A new study on the economic impacts of Cantwell-Collins’ proposed “CLEAR Act” – the cap-and-dividend climate regulation that I wrote about a few weeks ago – shows that, in every state, the average household will come out ahead. Their extra costs in energy bills will be more than made up for by an annual dividend check. Some states, however, would have a greater net benefit than others: Oregon and Vermont would receive the biggest net benefits; Indiana and Delaware, the smallest.

This is one of the key obstacles to making a cap-and-dividend bill palatable to majorities in Congress. Somehow it’s not enough that working- and middle-class families stand to benefit from this climate policy – the idea that some states would benefit more could turn out to be a deal breaker.

Authors Jim Boyce and Matt Riddle present an innovative solution to this disparity: state-specific dividends calculated to give the median household in each state the same net benefit. Under this plan, the per capita annual dividend check would be $262 in Oregon and $352 in Indiana, but the net benefit to the median household in each would be $65, due to differences in energy consumption between the two states. With any luck, that could be just enough sugar (for Congress) to make the medicine go down.
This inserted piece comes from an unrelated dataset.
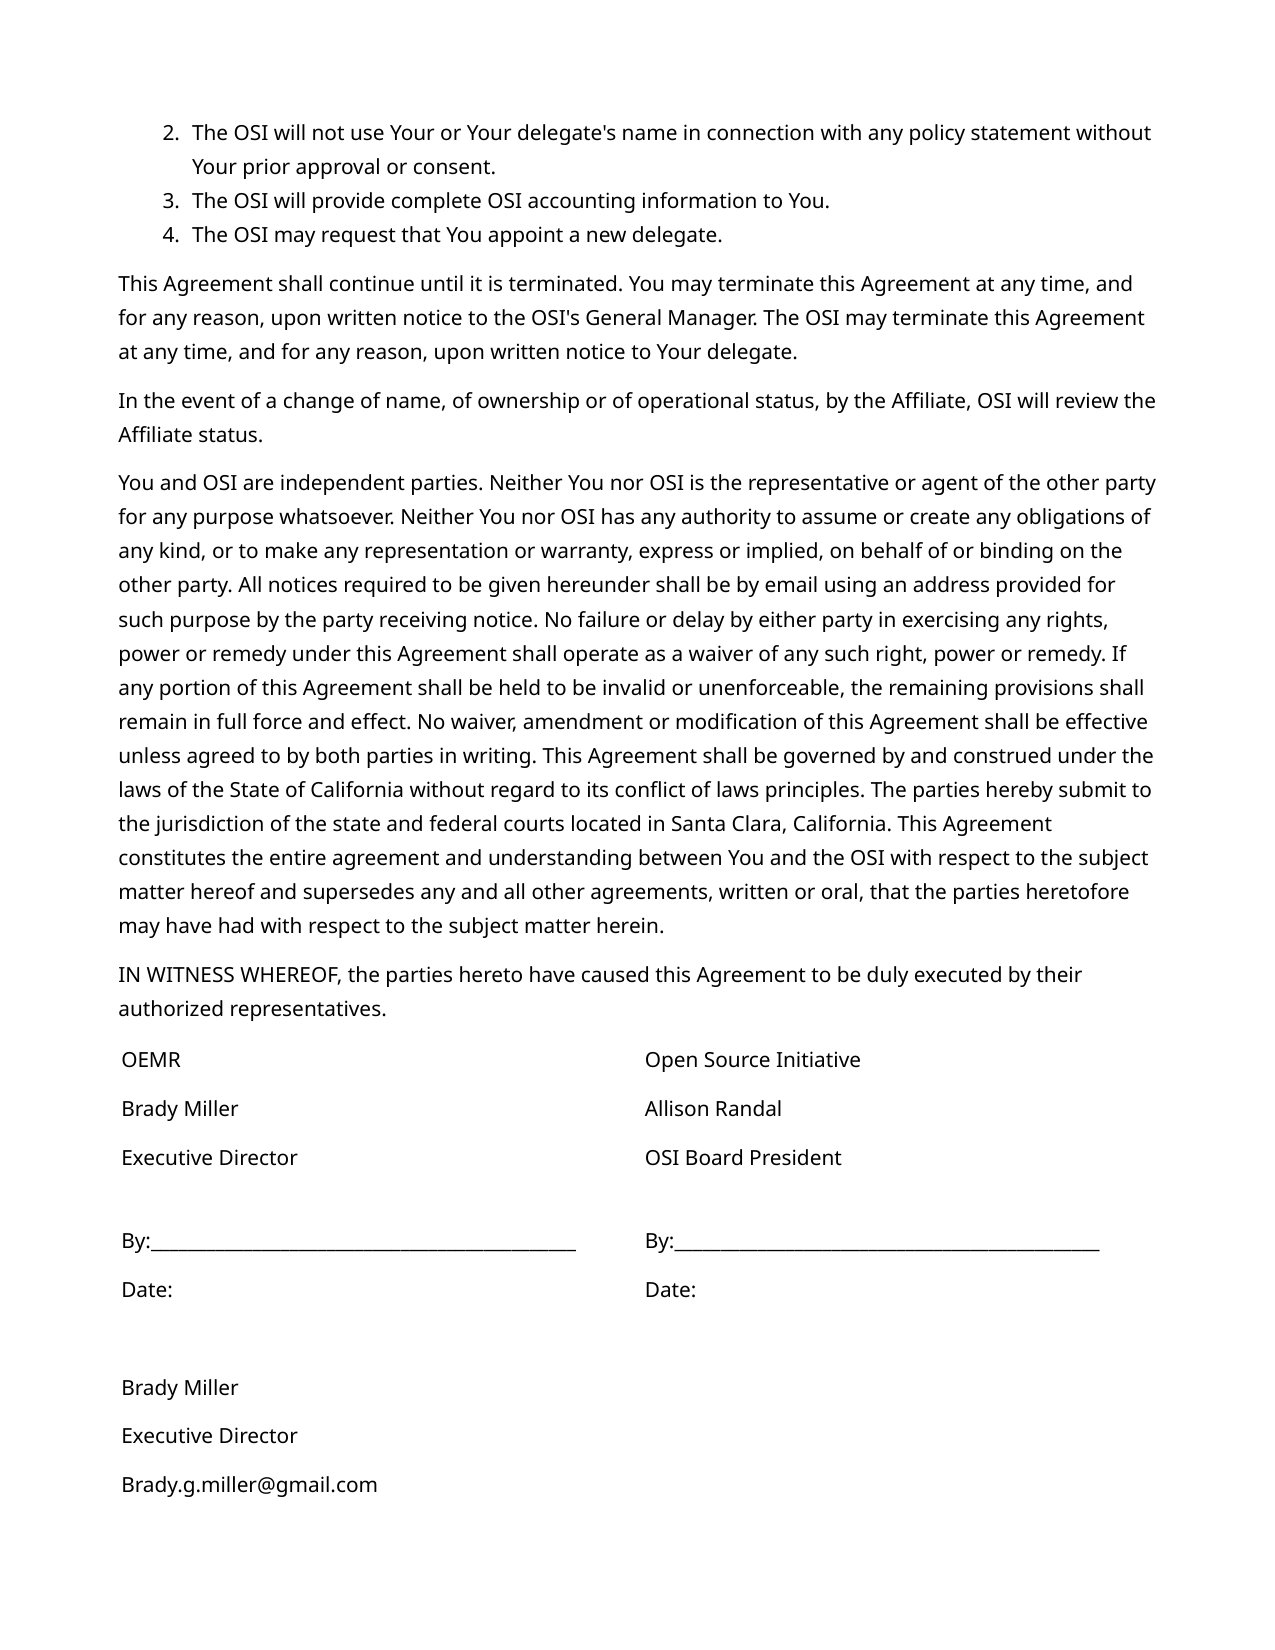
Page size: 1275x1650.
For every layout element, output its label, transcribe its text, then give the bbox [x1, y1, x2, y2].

table_cell [642, 1468, 1168, 1516]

A policy of tailoring dividends to energy consumption, however, should probably stop there, or it risks sliding down a slippery slope. Some readers may wonder, why not a specific dividend for every income class in every state? How about for every household (so nobody loses out due to the new policy)? Making a dividend check that matches each household’s cost from climate legislation would entirely negate its effectiveness. The idea is supposed to be that households will choose to use less fuel and buy less energy-intensive products because these things will cost more under a carbon tax or tradable permit system. But if each household were given a check for exactly its added costs, nobody’s purchasing behavior would change at all.

In order for a “market-based” climate policy to work, we all have to respond to price signals that tell us it’s worthwhile to conserve energy. Too much tailoring of any climate regulation could weaken those signals.